Social justice has become a buzzword to suggest we are serious about racism, sexism, classism, heterosexism, and ableism. But justice remains elusive and contested. It is written in founding documents, street soldiers declare it: 'no justice, no peace!', but is absent from public interactions. Building on Cornel West’s notion of ‘race matters’ and the Black Lives Matter movement, Justice Matters strips away the rhetoric that keeps us from understanding what justice is, particularly in education, but also in relation to health, race, economy, and environment.

Ladson-Billings interrogates the meaning of justice, looking at Western notions of justice from Aristotle to Kant to Rorty, alongside Eastern notions of Justice, from Lao Tzu, to Rumi to Frantz Fanon and W.E.B. Dubois. She shows how the pandemic has exposed deep injustices in society, and how schooling and the curriculum are largely blind to the race, White supremacy, and the racial trauma that plagues marginalized people. She argues that teaching strategies that rely on hierarchy, such as ability groups, tell students who they are and what we expect of them, supposedly doing a 'just' thing but also suggesting that some people are ‘less’ than others - the very narrative of White supremacy. Schooling is the genesis of exclusion and incarceration, with strategies like classroom exclusion, suspension, and expulsion laying the groundwork for the school to prison pipeline. Offering hope for a way forward, she looks at how hip hop can champion justice, and considers justice in the context of social movements, including Black Lives Matter, MoveOn.org, and #MeToo, and explores the pros and cons of 'hashtag activism'. Ultimately she shows us how justice can and should be the central tenet of education and society, and how we can save it from being obscured and watered down.

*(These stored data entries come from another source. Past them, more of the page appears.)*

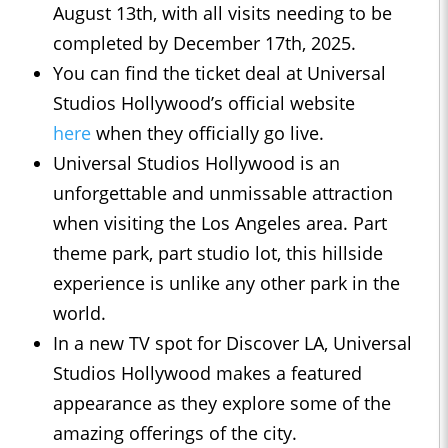
August 13th, with all visits needing to be
completed by December 17th, 2025.
You can find the ticket deal at Universal
Studios Hollywood’s official website
here
when they officially go live.
Universal Studios Hollywood is an
unforgettable and unmissable attraction
when visiting the Los Angeles area. Part
theme park, part studio lot, this hillside
experience is unlike any other park in the
world.
In a new TV spot for Discover LA, Universal
Studios Hollywood makes a featured
appearance as they explore some of the
amazing offerings of the city.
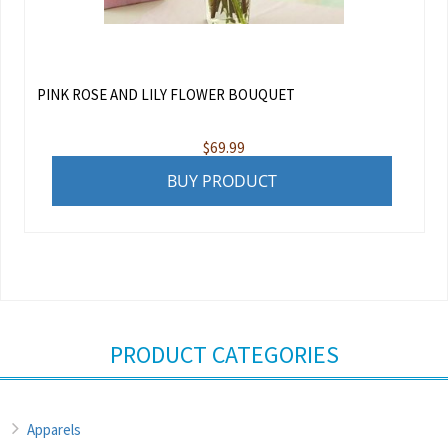
PINK ROSE AND LILY FLOWER BOUQUET
$
69.99
BUY PRODUCT
PRODUCT CATEGORIES
Apparels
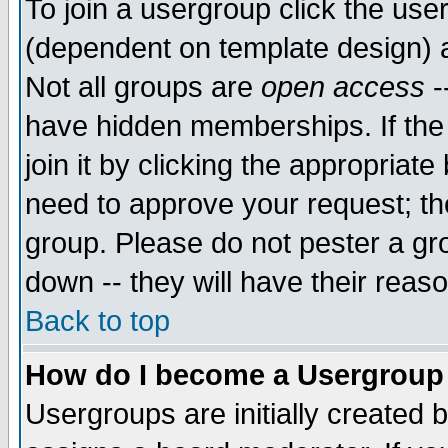
To join a usergroup click the use
(dependent on template design) 
Not all groups are
open access
-
have hidden memberships. If the
join it by clicking the appropriat
need to approve your request; th
group. Please do not pester a gr
down -- they will have their reas
Back to top
How do I become a Usergroup
Usergroups are initially created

Gloria Ladson-Billings is Professor Emerita at the University of Wisconsin-Madison, USA. She is a Fellow of the British Academy, the American Academy of Arts & Sciences, the American Educational Research Association, and the Hagler Institute at Texas A&M University, USA. She is Past-President of the National Academy of Education (2017-2021) and former President of the American Educational Research Association (2005-2006), and the author of multiple books including the critically acclaimed The Dreamkeepers: Successful Teachers of African-American Children, 3rd Edition (2022).